Text shown:
## START

All told, the findings were troubling. The reasons are complex.
But this much we know: Here in Boston, a city known as a liberal bastion, we have deluded ourselves into believing we’ve made more progress than we have. Racism certainly is not as loud and violent as it once was, and the city overall is a more tolerant place. But inequities of wealth and power persist, and racist attitudes remain powerful, even if in more subtle forms. They affect what we do — and what we don’t do.
Boston’s complacency with the status quo hobbles the city’s future.
Look at the Seaport, a whole new neighborhood rising on the South Boston Waterfront that benefited from $18 billion in taxpayer investment, and you see none of the richness of an increasingly diverse city. Look at Boston’s lauded colleges and realize black students remain rare; the percentage of black enrollment at many top universities has not increased appreciably in three decades, stuck in the single digits.
Look at our political institutions and try to recall how many black politicians have been elected to statewide office — or to the top job in City Hall — in the last half century. (Answer: 2.)

## END

Written instruction 1: According to the text about Boston, how much taxpayer investment went into the Seaport neighborhood?

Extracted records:
## START

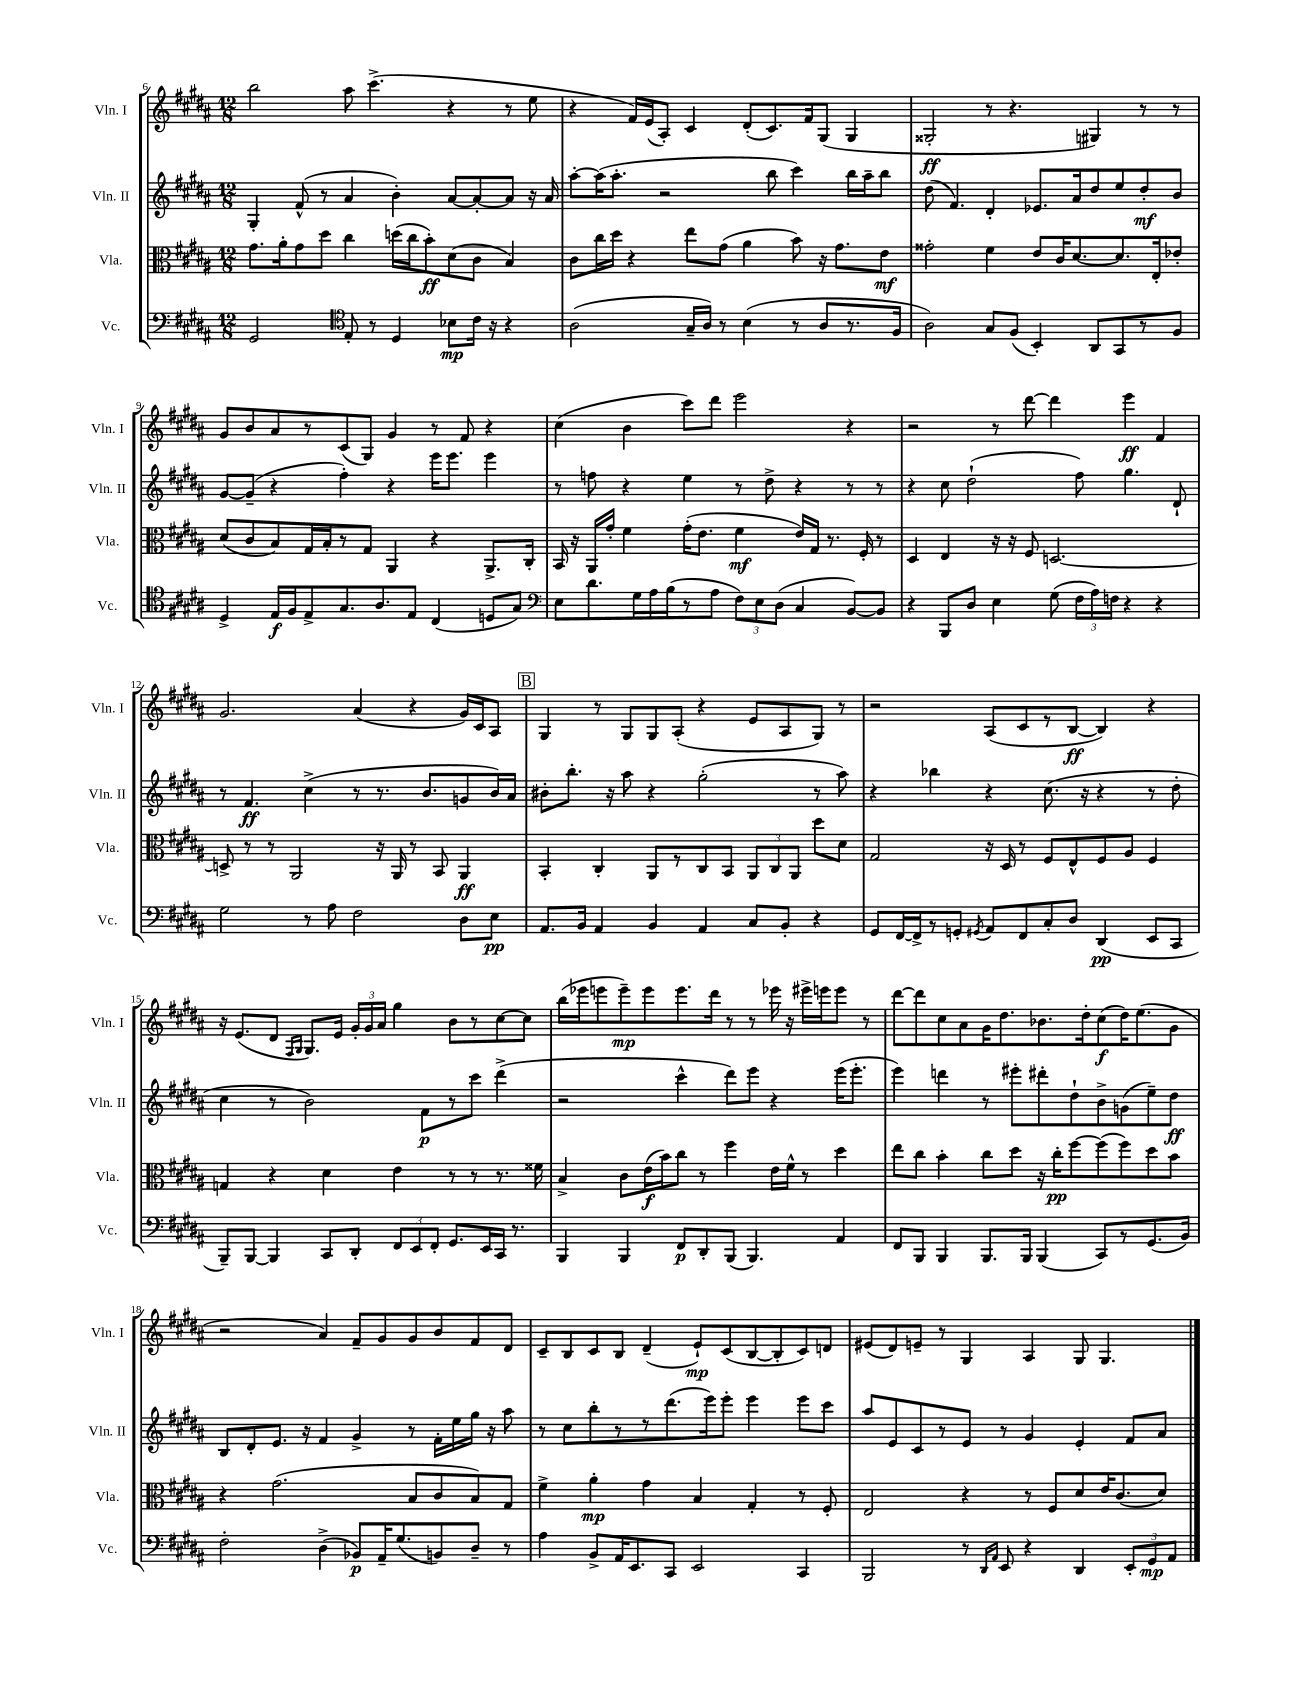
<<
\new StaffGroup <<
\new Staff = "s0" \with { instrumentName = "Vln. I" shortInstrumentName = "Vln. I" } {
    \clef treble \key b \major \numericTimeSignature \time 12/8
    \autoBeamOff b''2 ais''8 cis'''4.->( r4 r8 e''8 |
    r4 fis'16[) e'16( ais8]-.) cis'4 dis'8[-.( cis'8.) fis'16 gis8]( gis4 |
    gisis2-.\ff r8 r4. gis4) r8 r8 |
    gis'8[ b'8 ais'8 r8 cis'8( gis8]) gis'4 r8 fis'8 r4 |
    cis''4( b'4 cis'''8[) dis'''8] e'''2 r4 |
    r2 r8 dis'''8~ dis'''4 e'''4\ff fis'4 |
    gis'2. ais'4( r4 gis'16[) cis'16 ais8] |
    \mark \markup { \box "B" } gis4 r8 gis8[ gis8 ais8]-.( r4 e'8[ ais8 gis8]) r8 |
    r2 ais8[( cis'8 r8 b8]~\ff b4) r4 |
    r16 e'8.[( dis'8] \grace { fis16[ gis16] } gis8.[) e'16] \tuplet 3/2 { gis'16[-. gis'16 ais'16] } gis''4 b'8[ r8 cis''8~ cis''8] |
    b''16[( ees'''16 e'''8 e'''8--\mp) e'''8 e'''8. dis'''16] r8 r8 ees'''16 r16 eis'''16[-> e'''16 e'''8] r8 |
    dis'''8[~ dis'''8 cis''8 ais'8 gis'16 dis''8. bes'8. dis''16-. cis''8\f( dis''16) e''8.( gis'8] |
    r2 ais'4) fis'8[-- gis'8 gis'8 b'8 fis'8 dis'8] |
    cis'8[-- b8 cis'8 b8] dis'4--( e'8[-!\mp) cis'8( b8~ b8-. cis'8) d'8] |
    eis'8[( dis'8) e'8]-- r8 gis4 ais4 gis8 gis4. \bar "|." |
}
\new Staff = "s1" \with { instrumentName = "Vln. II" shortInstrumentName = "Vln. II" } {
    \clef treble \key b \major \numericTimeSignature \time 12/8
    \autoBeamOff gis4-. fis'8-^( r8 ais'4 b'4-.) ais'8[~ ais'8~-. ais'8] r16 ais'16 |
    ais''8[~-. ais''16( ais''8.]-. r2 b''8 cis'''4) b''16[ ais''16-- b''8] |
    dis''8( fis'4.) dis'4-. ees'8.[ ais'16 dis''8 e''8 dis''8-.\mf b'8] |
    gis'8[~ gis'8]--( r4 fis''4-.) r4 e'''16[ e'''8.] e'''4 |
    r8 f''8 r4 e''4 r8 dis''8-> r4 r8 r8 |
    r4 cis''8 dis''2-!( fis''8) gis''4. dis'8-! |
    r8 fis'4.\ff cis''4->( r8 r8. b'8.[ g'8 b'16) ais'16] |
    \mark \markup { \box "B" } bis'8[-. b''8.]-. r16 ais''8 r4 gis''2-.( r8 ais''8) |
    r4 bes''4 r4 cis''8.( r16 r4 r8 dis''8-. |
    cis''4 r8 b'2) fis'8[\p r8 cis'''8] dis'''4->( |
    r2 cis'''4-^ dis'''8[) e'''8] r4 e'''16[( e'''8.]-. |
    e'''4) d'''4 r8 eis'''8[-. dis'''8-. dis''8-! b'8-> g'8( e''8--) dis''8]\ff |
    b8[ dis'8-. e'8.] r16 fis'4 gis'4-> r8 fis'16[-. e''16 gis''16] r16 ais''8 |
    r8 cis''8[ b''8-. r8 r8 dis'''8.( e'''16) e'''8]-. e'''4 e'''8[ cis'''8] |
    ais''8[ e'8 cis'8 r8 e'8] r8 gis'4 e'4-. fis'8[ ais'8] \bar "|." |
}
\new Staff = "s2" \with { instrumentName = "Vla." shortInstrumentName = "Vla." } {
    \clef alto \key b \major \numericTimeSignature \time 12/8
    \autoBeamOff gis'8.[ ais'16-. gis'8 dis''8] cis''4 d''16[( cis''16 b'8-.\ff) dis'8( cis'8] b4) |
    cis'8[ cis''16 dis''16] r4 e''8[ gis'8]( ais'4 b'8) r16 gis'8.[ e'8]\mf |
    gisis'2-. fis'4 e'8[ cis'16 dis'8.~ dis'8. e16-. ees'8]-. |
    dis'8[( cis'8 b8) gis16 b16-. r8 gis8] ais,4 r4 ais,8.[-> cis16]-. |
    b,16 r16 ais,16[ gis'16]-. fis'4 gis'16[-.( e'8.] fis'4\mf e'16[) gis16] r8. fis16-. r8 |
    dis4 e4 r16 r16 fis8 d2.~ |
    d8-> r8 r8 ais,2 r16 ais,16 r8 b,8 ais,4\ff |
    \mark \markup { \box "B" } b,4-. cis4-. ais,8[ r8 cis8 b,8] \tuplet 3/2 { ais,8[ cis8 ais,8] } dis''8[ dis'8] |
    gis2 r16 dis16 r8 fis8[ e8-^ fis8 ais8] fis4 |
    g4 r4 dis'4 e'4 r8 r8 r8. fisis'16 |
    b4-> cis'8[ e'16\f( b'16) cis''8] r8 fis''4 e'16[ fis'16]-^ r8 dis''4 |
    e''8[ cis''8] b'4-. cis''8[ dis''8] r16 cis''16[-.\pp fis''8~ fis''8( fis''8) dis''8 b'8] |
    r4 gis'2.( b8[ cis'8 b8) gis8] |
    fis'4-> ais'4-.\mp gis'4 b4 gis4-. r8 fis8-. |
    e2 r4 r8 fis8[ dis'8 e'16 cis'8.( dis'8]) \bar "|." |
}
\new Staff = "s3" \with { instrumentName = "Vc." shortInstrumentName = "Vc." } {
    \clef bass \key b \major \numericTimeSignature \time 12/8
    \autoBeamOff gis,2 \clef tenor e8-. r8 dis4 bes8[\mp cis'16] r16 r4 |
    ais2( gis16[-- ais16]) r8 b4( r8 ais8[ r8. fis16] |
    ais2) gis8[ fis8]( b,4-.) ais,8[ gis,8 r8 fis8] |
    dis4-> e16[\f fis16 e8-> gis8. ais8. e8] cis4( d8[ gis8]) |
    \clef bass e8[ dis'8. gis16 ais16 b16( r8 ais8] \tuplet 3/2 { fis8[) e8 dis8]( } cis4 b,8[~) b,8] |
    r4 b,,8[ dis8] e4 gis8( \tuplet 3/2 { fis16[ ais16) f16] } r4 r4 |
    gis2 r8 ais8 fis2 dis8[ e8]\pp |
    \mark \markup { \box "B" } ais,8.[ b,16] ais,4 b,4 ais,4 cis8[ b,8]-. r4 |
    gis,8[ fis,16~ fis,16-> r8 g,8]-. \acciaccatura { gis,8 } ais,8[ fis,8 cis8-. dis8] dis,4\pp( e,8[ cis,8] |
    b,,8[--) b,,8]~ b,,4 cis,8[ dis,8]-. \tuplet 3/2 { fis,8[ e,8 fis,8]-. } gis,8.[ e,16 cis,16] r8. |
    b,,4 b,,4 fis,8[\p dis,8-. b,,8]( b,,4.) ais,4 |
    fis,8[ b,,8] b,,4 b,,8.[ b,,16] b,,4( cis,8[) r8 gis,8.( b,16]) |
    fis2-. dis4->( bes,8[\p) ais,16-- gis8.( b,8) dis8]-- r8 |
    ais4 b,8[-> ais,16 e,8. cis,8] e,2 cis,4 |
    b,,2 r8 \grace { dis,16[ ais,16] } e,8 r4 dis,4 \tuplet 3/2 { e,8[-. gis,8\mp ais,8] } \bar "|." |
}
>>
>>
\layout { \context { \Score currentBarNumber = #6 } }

## END

Written instruction 2: In the rows, from the very first one through the line containing "r8 fis'4.\ff cis''4->( r8", replace "treble" with "alto" and keep everything else the same. Return only those lines, with the pictures left out.

Exercise response 1: $18 billion

Exercise response 2:
<<
\new StaffGroup <<
\new Staff = "s0" \with { instrumentName = "Vln. I" shortInstrumentName = "Vln. I" } {
    \clef alto \key b \major \numericTimeSignature \time 12/8
    \autoBeamOff b''2 ais''8 cis'''4.->( r4 r8 e''8 |
    r4 fis'16[) e'16( ais8]-.) cis'4 dis'8[-.( cis'8.) fis'16 gis8]( gis4 |
    gisis2-.\ff r8 r4. gis4) r8 r8 |
    gis'8[ b'8 ais'8 r8 cis'8( gis8]) gis'4 r8 fis'8 r4 |
    cis''4( b'4 cis'''8[) dis'''8] e'''2 r4 |
    r2 r8 dis'''8~ dis'''4 e'''4\ff fis'4 |
    gis'2. ais'4( r4 gis'16[) cis'16 ais8] |
    \mark \markup { \box "B" } gis4 r8 gis8[ gis8 ais8]-.( r4 e'8[ ais8 gis8]) r8 |
    r2 ais8[( cis'8 r8 b8]~\ff b4) r4 |
    r16 e'8.[( dis'8] \grace { fis16[ gis16] } gis8.[) e'16] \tuplet 3/2 { gis'16[-. gis'16 ais'16] } gis''4 b'8[ r8 cis''8~ cis''8] |
    b''16[( ees'''16 e'''8 e'''8--\mp) e'''8 e'''8. dis'''16] r8 r8 ees'''16 r16 eis'''16[-> e'''16 e'''8] r8 |
    dis'''8[~ dis'''8 cis''8 ais'8 gis'16 dis''8. bes'8. dis''16-. cis''8\f( dis''16) e''8.( gis'8] |
    r2 ais'4) fis'8[-- gis'8 gis'8 b'8 fis'8 dis'8] |
    cis'8[-- b8 cis'8 b8] dis'4--( e'8[-!\mp) cis'8( b8~ b8-. cis'8) d'8] |
    eis'8[( dis'8) e'8]-- r8 gis4 ais4 gis8 gis4. \bar "|." |
}
\new Staff = "s1" \with { instrumentName = "Vln. II" shortInstrumentName = "Vln. II" } {
    \clef alto \key b \major \numericTimeSignature \time 12/8
    \autoBeamOff gis4-. fis'8-^( r8 ais'4 b'4-.) ais'8[~ ais'8~-. ais'8] r16 ais'16 |
    ais''8[~-. ais''16( ais''8.]-. r2 b''8 cis'''4) b''16[ ais''16-- b''8] |
    dis''8( fis'4.) dis'4-. ees'8.[ ais'16 dis''8 e''8 dis''8-.\mf b'8] |
    gis'8[~ gis'8]--( r4 fis''4-.) r4 e'''16[ e'''8.] e'''4 |
    r8 f''8 r4 e''4 r8 dis''8-> r4 r8 r8 |
    r4 cis''8 dis''2-!( fis''8) gis''4. dis'8-! |
    r8 fis'4.\ff cis''4->( r8 r8. b'8.[ g'8 b'16) ais'16] |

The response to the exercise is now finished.